■ **Your task**
Start at the line in the entries below that contains "19,367 | | 19,367 |", stop at the line that contains "Total Charges for", and output exactly the lines in that span, both ends included.

[Stored data entries]
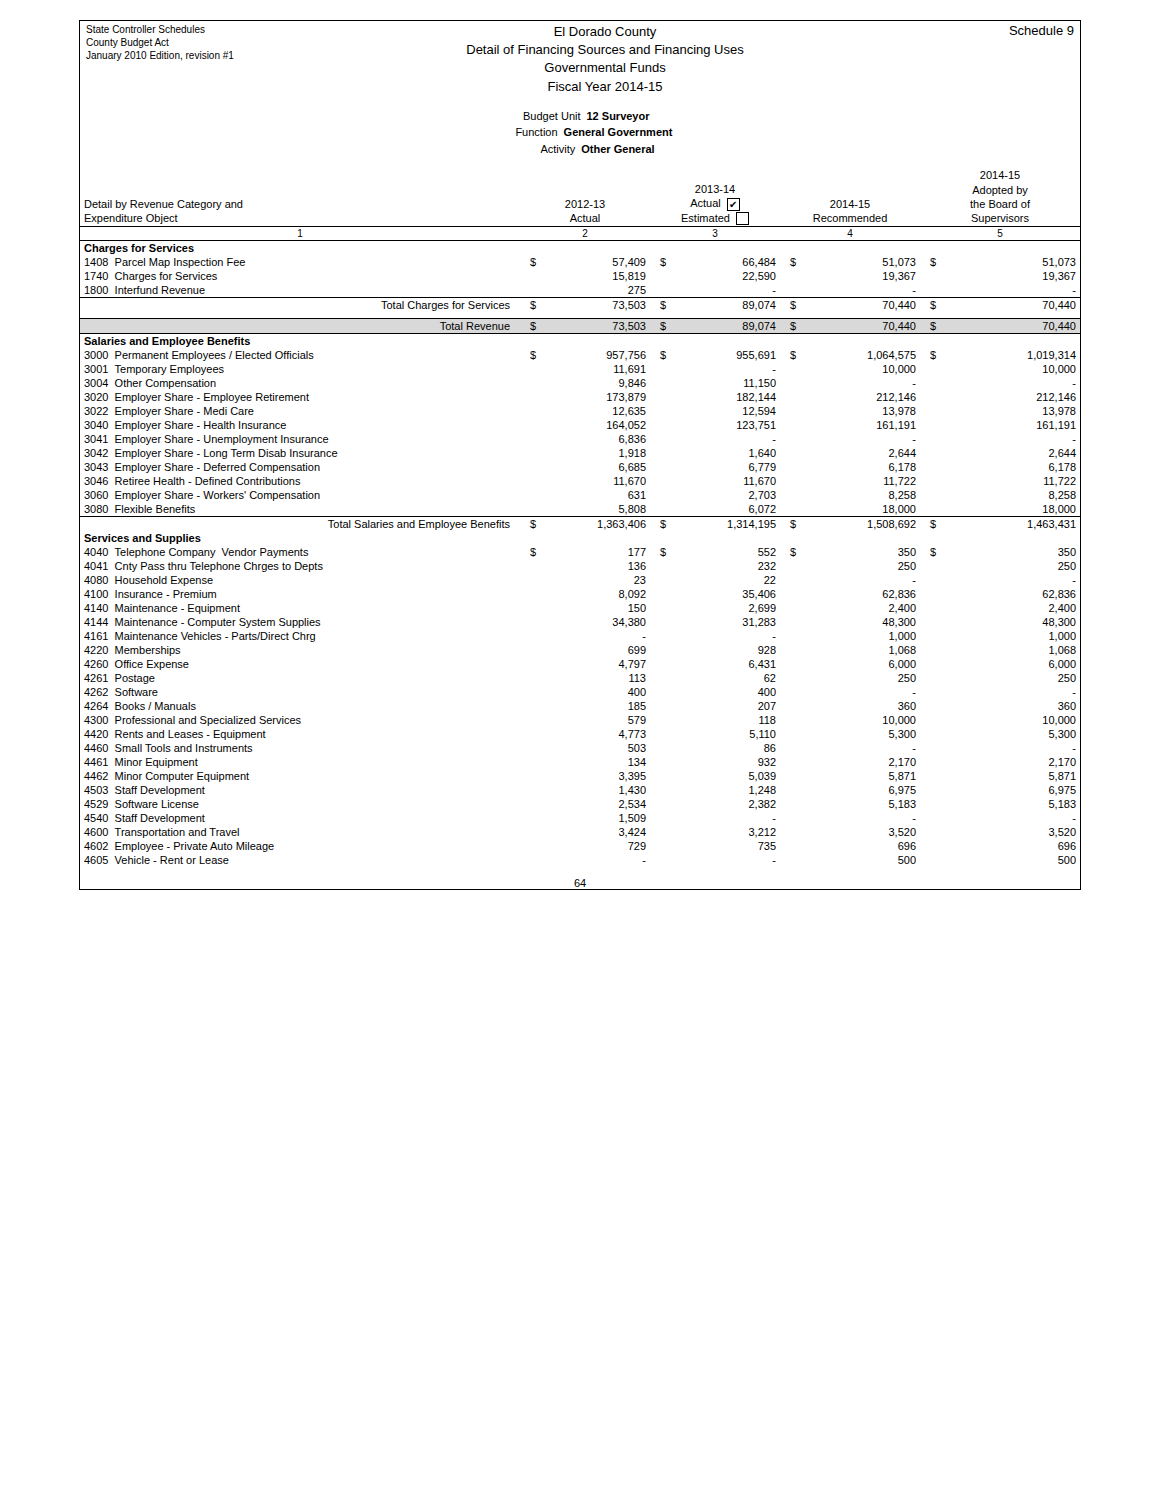| State Controller Schedules County Budget Act January 2010 Edition, revision #1 | El Dorado County Detail of Financing Sources and Financing Uses Governmental Funds Fiscal Year 2014-15 | Schedule 9 |
Budget Unit 12 Surveyor
Function General Government
Activity Other General
| Detail by Revenue Category and Expenditure Object | 2012-13 Actual | 2013-14 Actual ✔ Estimated | 2014-15 Recommended | 2014-15 Adopted by the Board of Supervisors |
| --- | --- | --- | --- | --- |
| 1 | 2 | 3 | 4 | 5 |
| Charges for Services |
| 1408 Parcel Map Inspection Fee | $ | 57,409 | $ | 66,484 | $ | 51,073 | $ | 51,073 |
| 1740 Charges for Services | | 15,819 | | 22,590 | | 19,367 | | 19,367 |
| 1800 Interfund Revenue | | 275 | | - | | - | | - |
| Total Charges for Services | $ | 73,503 | $ | 89,074 | $ | 70,440 | $ | 70,440 |
| Total Revenue | $ | 73,503 | $ | 89,074 | $ | 70,440 | $ | 70,440 |
| Salaries and Employee Benefits |
| 3000 Permanent Employees / Elected Officials | $ | 957,756 | $ | 955,691 | $ | 1,064,575 | $ | 1,019,314 |
| 3001 Temporary Employees | | 11,691 | | - | | 10,000 | | 10,000 |
| 3004 Other Compensation | | 9,846 | | 11,150 | | - | | - |
| 3020 Employer Share - Employee Retirement | | 173,879 | | 182,144 | | 212,146 | | 212,146 |
| 3022 Employer Share - Medi Care | | 12,635 | | 12,594 | | 13,978 | | 13,978 |
| 3040 Employer Share - Health Insurance | | 164,052 | | 123,751 | | 161,191 | | 161,191 |
| 3041 Employer Share - Unemployment Insurance | | 6,836 | | - | | - | | - |
| 3042 Employer Share - Long Term Disab Insurance | | 1,918 | | 1,640 | | 2,644 | | 2,644 |
| 3043 Employer Share - Deferred Compensation | | 6,685 | | 6,779 | | 6,178 | | 6,178 |
| 3046 Retiree Health - Defined Contributions | | 11,670 | | 11,670 | | 11,722 | | 11,722 |
| 3060 Employer Share - Workers' Compensation | | 631 | | 2,703 | | 8,258 | | 8,258 |
| 3080 Flexible Benefits | | 5,808 | | 6,072 | | 18,000 | | 18,000 |
| Total Salaries and Employee Benefits | $ | 1,363,406 | $ | 1,314,195 | $ | 1,508,692 | $ | 1,463,431 |
| Services and Supplies |
| 4040 Telephone Company Vendor Payments | $ | 177 | $ | 552 | $ | 350 | $ | 350 |
| 4041 Cnty Pass thru Telephone Chrges to Depts | | 136 | | 232 | | 250 | | 250 |
| 4080 Household Expense | | 23 | | 22 | | - | | - |
| 4100 Insurance - Premium | | 8,092 | | 35,406 | | 62,836 | | 62,836 |
| 4140 Maintenance - Equipment | | 150 | | 2,699 | | 2,400 | | 2,400 |
| 4144 Maintenance - Computer System Supplies | | 34,380 | | 31,283 | | 48,300 | | 48,300 |
| 4161 Maintenance Vehicles - Parts/Direct Chrg | | - | | - | | 1,000 | | 1,000 |
| 4220 Memberships | | 699 | | 928 | | 1,068 | | 1,068 |
| 4260 Office Expense | | 4,797 | | 6,431 | | 6,000 | | 6,000 |
| 4261 Postage | | 113 | | 62 | | 250 | | 250 |
| 4262 Software | | 400 | | 400 | | - | | - |
| 4264 Books / Manuals | | 185 | | 207 | | 360 | | 360 |
| 4300 Professional and Specialized Services | | 579 | | 118 | | 10,000 | | 10,000 |
| 4420 Rents and Leases - Equipment | | 4,773 | | 5,110 | | 5,300 | | 5,300 |
| 4460 Small Tools and Instruments | | 503 | | 86 | | - | | - |
| 4461 Minor Equipment | | 134 | | 932 | | 2,170 | | 2,170 |
| 4462 Minor Computer Equipment | | 3,395 | | 5,039 | | 5,871 | | 5,871 |
| 4503 Staff Development | | 1,430 | | 1,248 | | 6,975 | | 6,975 |
| 4529 Software License | | 2,534 | | 2,382 | | 5,183 | | 5,183 |
| 4540 Staff Development | | 1,509 | | - | | - | | - |
| 4600 Transportation and Travel | | 3,424 | | 3,212 | | 3,520 | | 3,520 |
| 4602 Employee - Private Auto Mileage | | 729 | | 735 | | 696 | | 696 |
| 4605 Vehicle - Rent or Lease | | - | | - | | 500 | | 500 |
64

■ **Solution to this exercise**
| 1740 Charges for Services | | 15,819 | | 22,590 | | 19,367 | | 19,367 |
| 1800 Interfund Revenue | | 275 | | - | | - | | - |
| Total Charges for Services | $ | 73,503 | $ | 89,074 | $ | 70,440 | $ | 70,440 |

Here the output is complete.